TRY IT:
Switch "Añadir al carrito" to "Agregar al carrito" in the material, starting with its first line and going on through the line with "ь принимает решение о предоставлении своих", and leave everything else unchanged.

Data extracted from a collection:

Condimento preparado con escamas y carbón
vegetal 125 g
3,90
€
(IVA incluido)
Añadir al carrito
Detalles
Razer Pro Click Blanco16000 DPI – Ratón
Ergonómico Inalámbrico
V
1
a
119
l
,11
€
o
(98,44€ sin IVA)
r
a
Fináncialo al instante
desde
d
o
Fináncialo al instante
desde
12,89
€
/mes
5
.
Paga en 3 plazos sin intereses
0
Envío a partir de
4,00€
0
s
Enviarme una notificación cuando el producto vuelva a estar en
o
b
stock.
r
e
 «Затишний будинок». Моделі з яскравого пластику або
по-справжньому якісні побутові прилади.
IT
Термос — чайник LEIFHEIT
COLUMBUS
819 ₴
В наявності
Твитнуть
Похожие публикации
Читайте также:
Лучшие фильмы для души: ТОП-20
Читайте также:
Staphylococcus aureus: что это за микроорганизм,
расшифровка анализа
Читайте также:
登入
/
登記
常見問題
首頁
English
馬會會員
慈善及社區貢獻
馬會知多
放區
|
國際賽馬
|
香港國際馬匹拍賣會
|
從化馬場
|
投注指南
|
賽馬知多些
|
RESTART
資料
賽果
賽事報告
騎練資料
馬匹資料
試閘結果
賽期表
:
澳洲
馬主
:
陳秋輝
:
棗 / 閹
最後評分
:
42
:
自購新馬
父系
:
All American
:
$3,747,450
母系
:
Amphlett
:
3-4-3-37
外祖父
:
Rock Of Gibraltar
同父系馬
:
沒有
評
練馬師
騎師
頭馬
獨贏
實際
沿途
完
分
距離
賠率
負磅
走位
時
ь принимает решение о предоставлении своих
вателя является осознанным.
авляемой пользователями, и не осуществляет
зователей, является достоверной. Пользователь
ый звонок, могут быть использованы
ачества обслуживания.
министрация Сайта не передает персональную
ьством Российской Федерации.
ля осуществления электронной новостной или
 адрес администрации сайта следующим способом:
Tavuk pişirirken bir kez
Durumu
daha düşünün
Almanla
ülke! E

RESULT:
Condimento preparado con escamas y carbón
vegetal 125 g
3,90
€
(IVA incluido)
Agregar al carrito
Detalles
Razer Pro Click Blanco16000 DPI – Ratón
Ergonómico Inalámbrico
V
1
a
119
l
,11
€
o
(98,44€ sin IVA)
r
a
Fináncialo al instante
desde
d
o
Fináncialo al instante
desde
12,89
€
/mes
5
.
Paga en 3 plazos sin intereses
0
Envío a partir de
4,00€
0
s
Enviarme una notificación cuando el producto vuelva a estar en
o
b
stock.
r
e
 «Затишний будинок». Моделі з яскравого пластику або
по-справжньому якісні побутові прилади.
IT
Термос — чайник LEIFHEIT
COLUMBUS
819 ₴
В наявності
Твитнуть
Похожие публикации
Читайте также:
Лучшие фильмы для души: ТОП-20
Читайте также:
Staphylococcus aureus: что это за микроорганизм,
расшифровка анализа
Читайте также:
登入
/
登記
常見問題
首頁
English
馬會會員
慈善及社區貢獻
馬會知多
放區
|
國際賽馬
|
香港國際馬匹拍賣會
|
從化馬場
|
投注指南
|
賽馬知多些
|
RESTART
資料
賽果
賽事報告
騎練資料
馬匹資料
試閘結果
賽期表
:
澳洲
馬主
:
陳秋輝
:
棗 / 閹
最後評分
:
42
:
自購新馬
父系
:
All American
:
$3,747,450
母系
:
Amphlett
:
3-4-3-37
外祖父
:
Rock Of Gibraltar
同父系馬
:
沒有
評
練馬師
騎師
頭馬
獨贏
實際
沿途
完
分
距離
賠率
負磅
走位
時
ь принимает решение о предоставлении своих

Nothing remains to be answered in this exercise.